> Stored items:

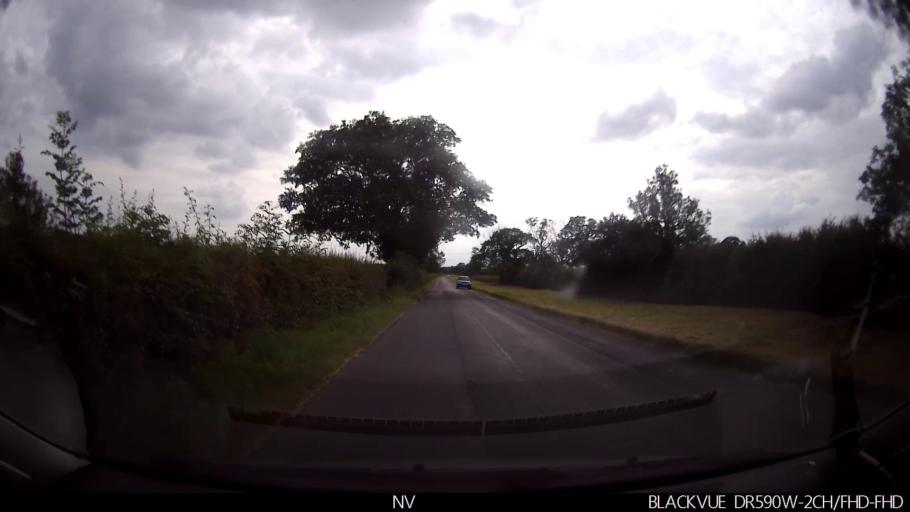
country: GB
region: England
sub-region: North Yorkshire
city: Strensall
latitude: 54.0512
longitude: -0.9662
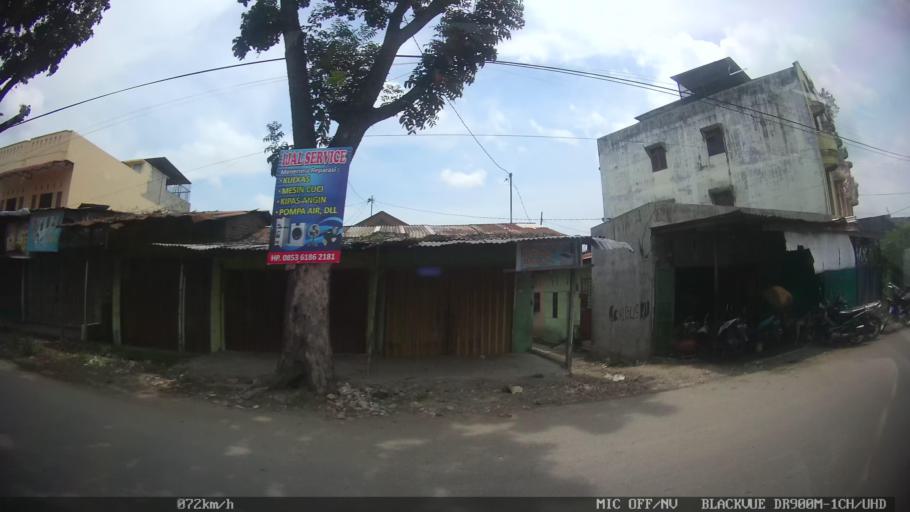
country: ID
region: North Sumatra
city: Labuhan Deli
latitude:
* * *
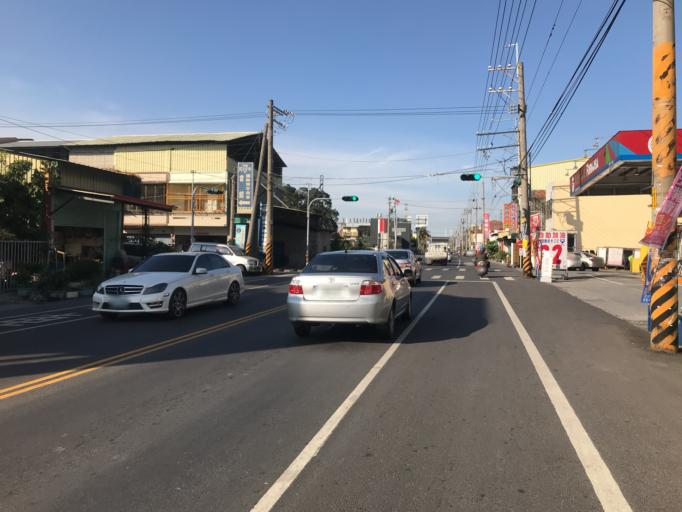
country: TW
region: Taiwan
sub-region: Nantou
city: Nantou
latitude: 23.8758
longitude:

> Written request: Output the rows from the line containing "country: GB" through the line containing "city: Labuhan Deli", inclusive, as a JSON list of strings with one string per line and blank lines omitted. Leave the pictures out.

> Solution to this problem:
[
  "country: GB",
  "region: England",
  "sub-region: North Yorkshire",
  "city: Strensall",
  "latitude: 54.0512",
  "longitude: -0.9662",
  "country: ID",
  "region: North Sumatra",
  "city: Labuhan Deli"
]